The Bad Dads of One Battle After Another look like respectable, upstanding citizens who pay their taxes, or at least pay someone a lot of money so they pay very little taxes. We understand them immediately: they’re paragons of respectability, leaders in their community, deacons in their churches, and sponsors of Little League teams. They have immaculate dental health. Their lawns are mowed. And they are craven and heartless villains, obsessed with regenerating their own power. They are despicable, and they are ridiculous — and they absolutely live amongst us.
The Good Dads of One Battle After Another, by contrast, look like social problems. When Bob gets arrested while on the run during a protest, he’s carted into the gen pop holding tank, even though he’s wanted by the feds, because he looks like he’s unhoused. But those Good Dads, along with their daughters and friends and fellow travelers, are the beating, beautiful heart of this movie. And they, too, live amongst us.

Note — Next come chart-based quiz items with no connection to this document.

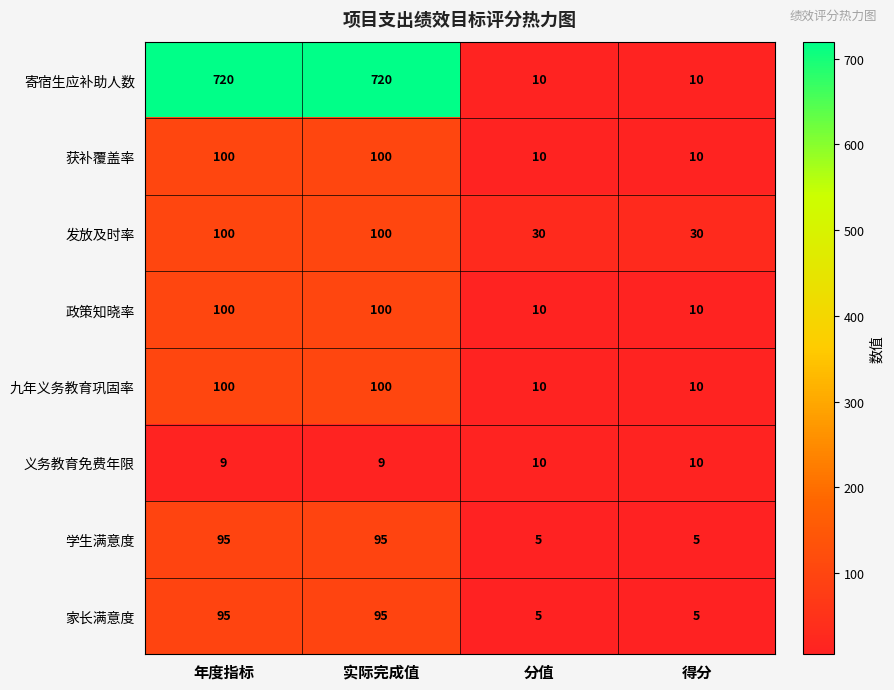

Read the 获补覆盖率 value at 实际完成值.

100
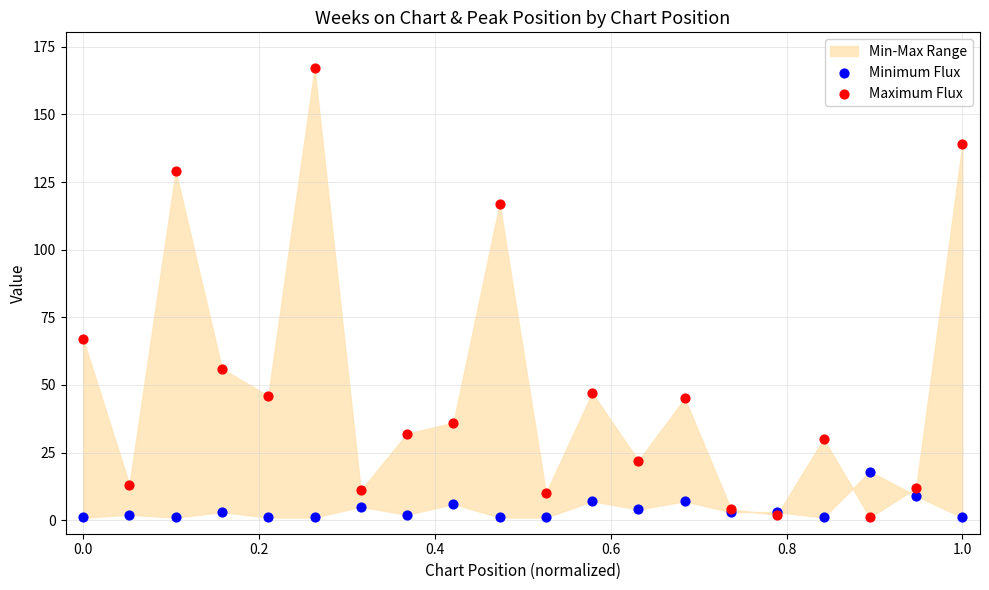

Which series contains the highest Y value?

Maximum Flux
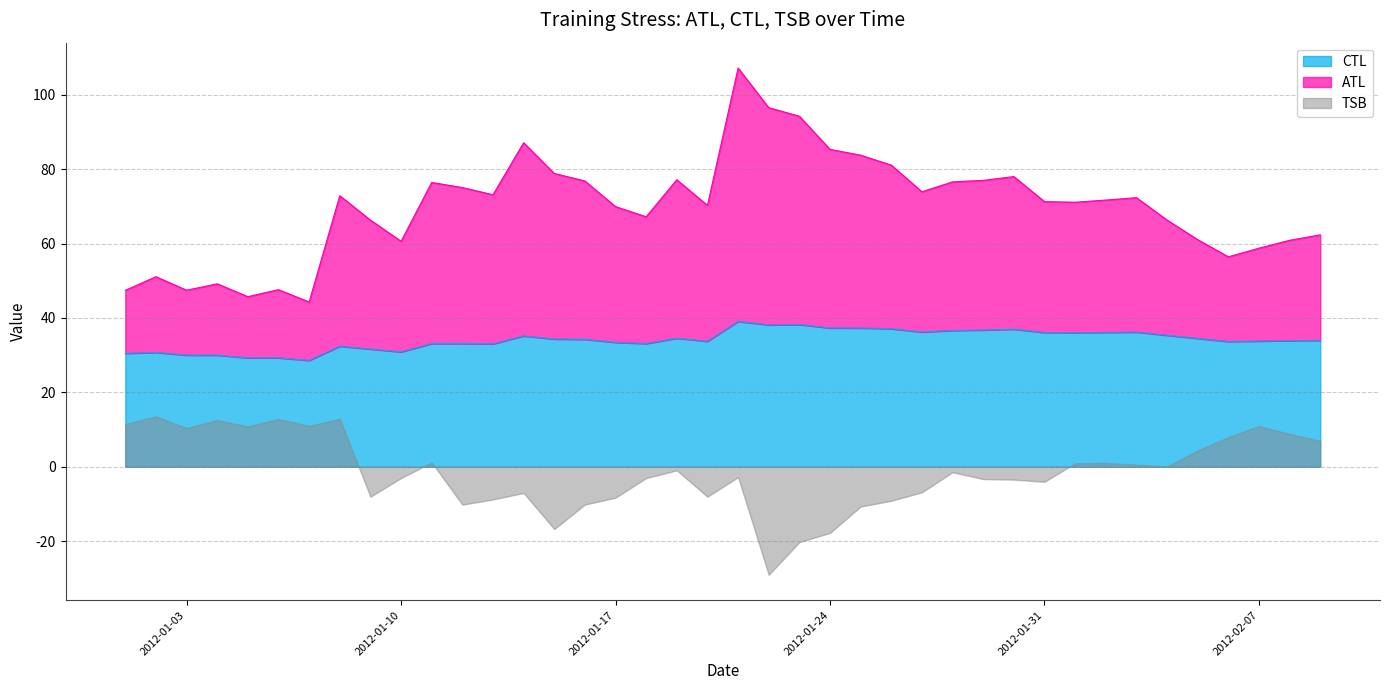

True or false: ATL has a value of 91.1 at 2012-02-07.

False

In her essay collection Thick, sociologist Tressie McMillan Cottom explains what it means for a person of color to “know our whites”:
“To know our whites is to understand the psychology of white people and the elasticity of whiteness,” she writes. “It is to be intimate with some white persons but to critically withhold faith in white people categorically. It is to anticipate white people’s emotions and fears and grievances, because their issues are singularly our problem. To know our whites is to survive without letting bitterness rot your soul.”